> _Exercise_: Copy the stretch from the start of the records through the line containing "STOP or clicking", leaving the pictures out of your answer.

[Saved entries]
************

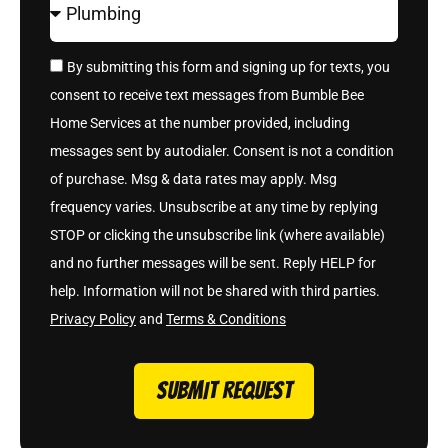
By submitting this form and signing up for texts, you
consent to receive text messages from Bumble Bee
Home Services at the number provided, including
messages sent by autodialer. Consent is not a condition
of purchase. Msg & data rates may apply. Msg
frequency varies. Unsubscribe at any time by replying
STOP or clicking the unsubscribe link (where available)
and no further messages will be sent. Reply HELP for
help. Information will not be shared with third parties.
Privacy Policy
and
Terms & Conditions
SUBMIT REQUEST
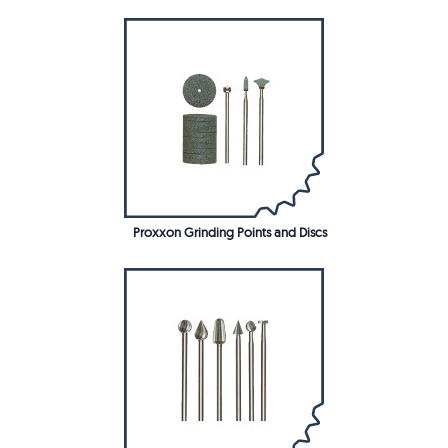
Proxxon Grinding Points and Discs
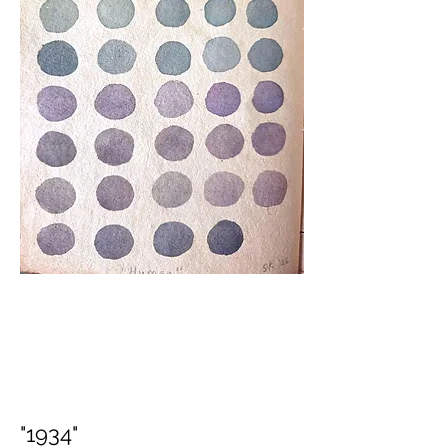
"1934"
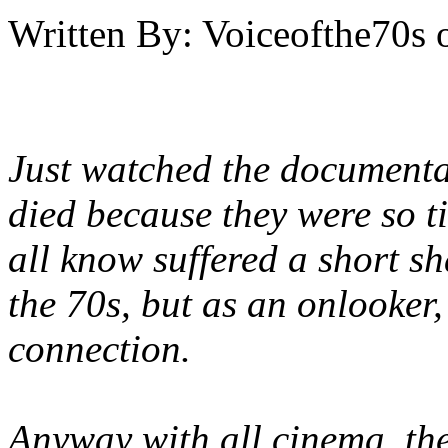
Written By:
Voiceofthe70s
Just watched the documenta
died because they were so t
all know suffered a short sh
the 70s, but as an onlooker,
connection.
Anyway with all cinema, the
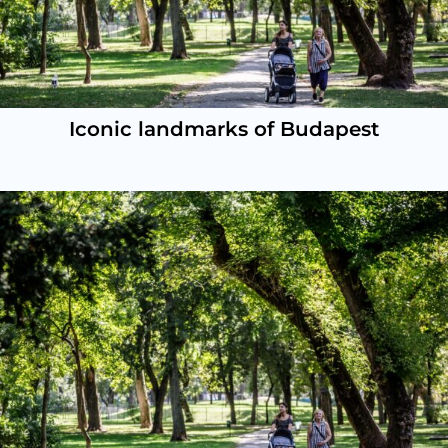
Iconic landmarks of Budapest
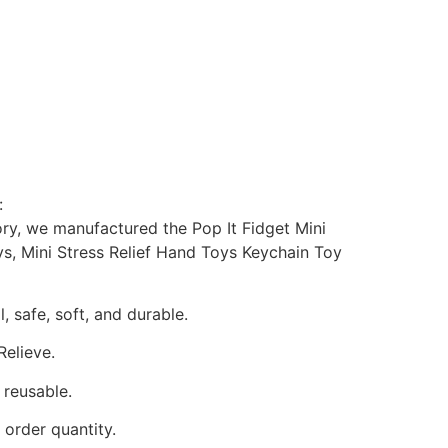
:
ory, we manufactured the Pop It Fidget Mini
s, Mini Stress Relief Hand Toys Keychain Toy
, safe, soft, and durable.
Relieve.
 reusable.
order quantity.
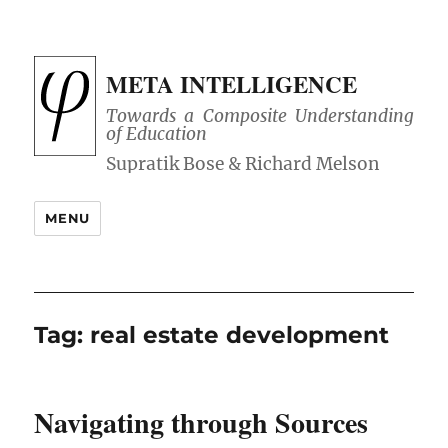
META INTELLIGENCE
Towards a Composite Understanding
of Education
MENU
Tag:
real estate development
Navigating through Sources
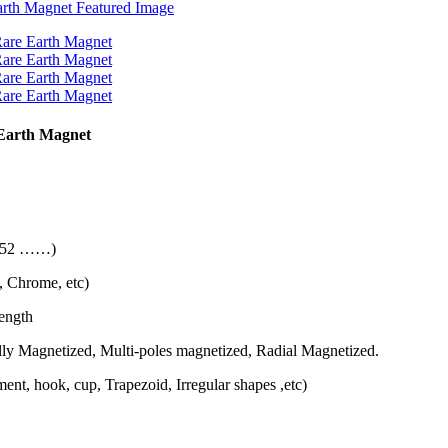
Earth Magnet
 N52 ……)
, Chrome, etc)
length
ly Magnetized, Multi-poles magnetized, Radial Magnetized.
nt, hook, cup, Trapezoid, Irregular shapes ,etc)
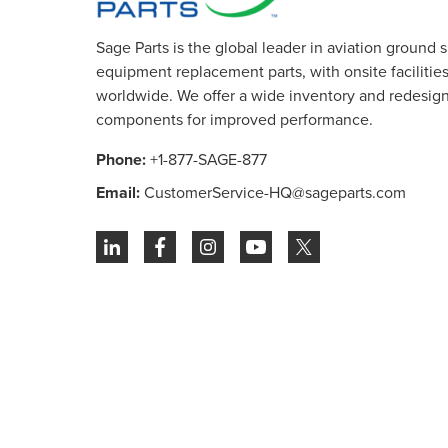
Sage Parts is the global leader in aviation ground 
equipment replacement parts, with onsite facilities 
worldwide. We offer a wide inventory and redesig
components for improved performance.
Phone:
+1-877-SAGE-877
Email:
CustomerService-HQ@sageparts.com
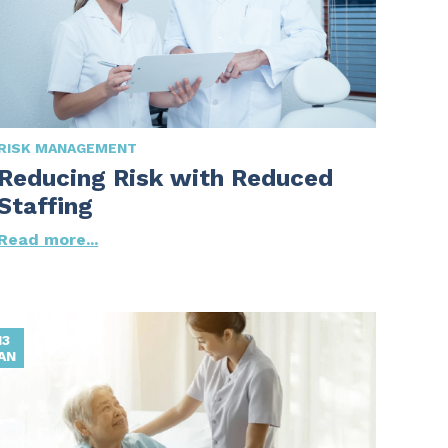
RISK MANAGEMENT
Reducing Risk with Reduced
Staffing
Read more...
13
AN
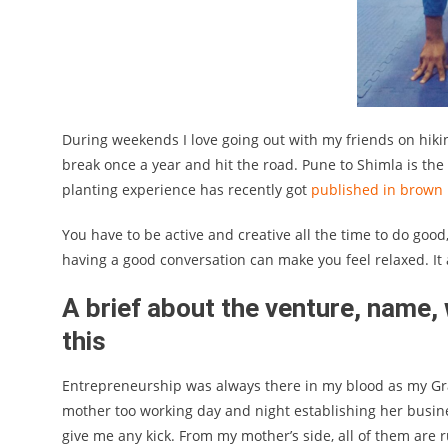
During weekends I love going out with my friends on hiking,
break once a year and hit the road. Pune to Shimla is the 
planting experience has recently got
published in brown 
You have to be active and creative all the time to do good
having a good conversation can make you feel relaxed. It 
A brief about the venture, name,
this
Entrepreneurship was always there in my blood as my Gr
mother too working day and night establishing her business
give me any kick. From my mother’s side, all of them are 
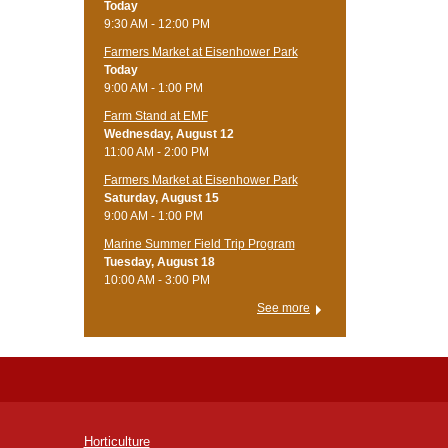
Today
9:30 AM - 12:00 PM
Farmers Market at Eisenhower Park
Today
9:00 AM - 1:00 PM
Farm Stand at EMF
Wednesday, August 12
11:00 AM - 2:00 PM
Farmers Market at Eisenhower Park
Saturday, August 15
9:00 AM - 1:00 PM
Marine Summer Field Trip Program
Tuesday, August 18
10:00 AM - 3:00 PM
See more
Horticulture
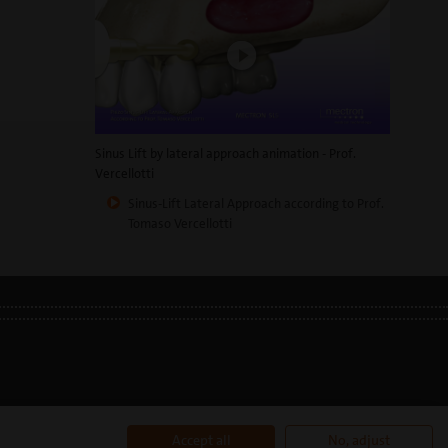
Sinus Lift by lateral approach animation - Prof.
Vercellotti
Sinus-Lift Lateral Approach according to Prof.
Tomaso Vercellotti
177110996
Accept all
No, adjust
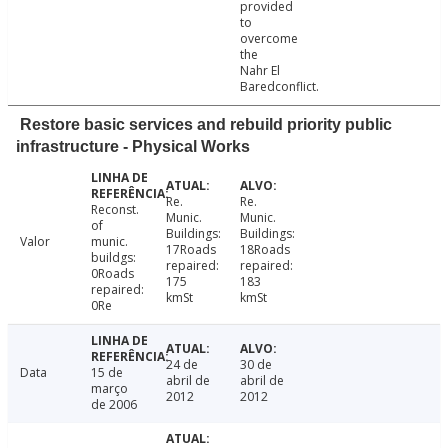
provided
to
overcome
the
Nahr El
Baredconflict.
Restore basic services and rebuild priority public
infrastructure - Physical Works
Re.
Re.
Reconst.
Munic.
Munic.
of
Buildings:
Buildings:
Valor
munic.
17Roads
18Roads
buildgs:
repaired:
repaired:
0Roads
175
183
repaired:
kmSt
kmSt
0Re
24 de
30 de
Data
15 de
abril de
abril de
março
2012
2012
de 2006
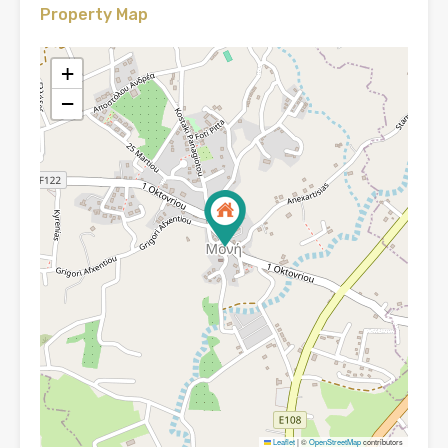
Property Map
+
−
Leaflet
|
©
OpenStreetMap
contributors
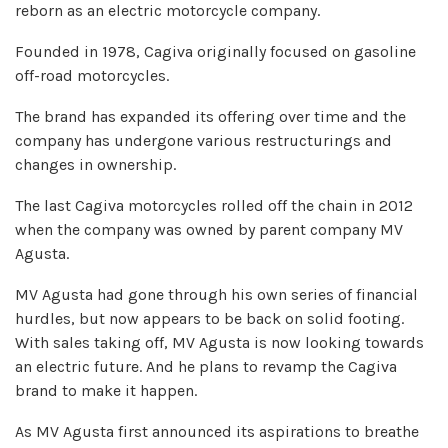
reborn as an electric motorcycle company.
Founded in 1978, Cagiva originally focused on gasoline
off-road motorcycles.
The brand has expanded its offering over time and the
company has undergone various restructurings and
changes in ownership.
The last Cagiva motorcycles rolled off the chain in 2012
when the company was owned by parent company MV
Agusta.
MV Agusta had gone through his own series of financial
hurdles, but now appears to be back on solid footing.
With sales taking off, MV Agusta is now looking towards
an electric future. And he plans to revamp the Cagiva
brand to make it happen.
As MV Agusta first announced its aspirations to breathe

************

> _Written response_:
By submitting this form and signing up for texts, you
consent to receive text messages from Bumble Bee
Home Services at the number provided, including
messages sent by autodialer. Consent is not a condition
of purchase. Msg & data rates may apply. Msg
frequency varies. Unsubscribe at any time by replying
STOP or clicking the unsubscribe link (where available)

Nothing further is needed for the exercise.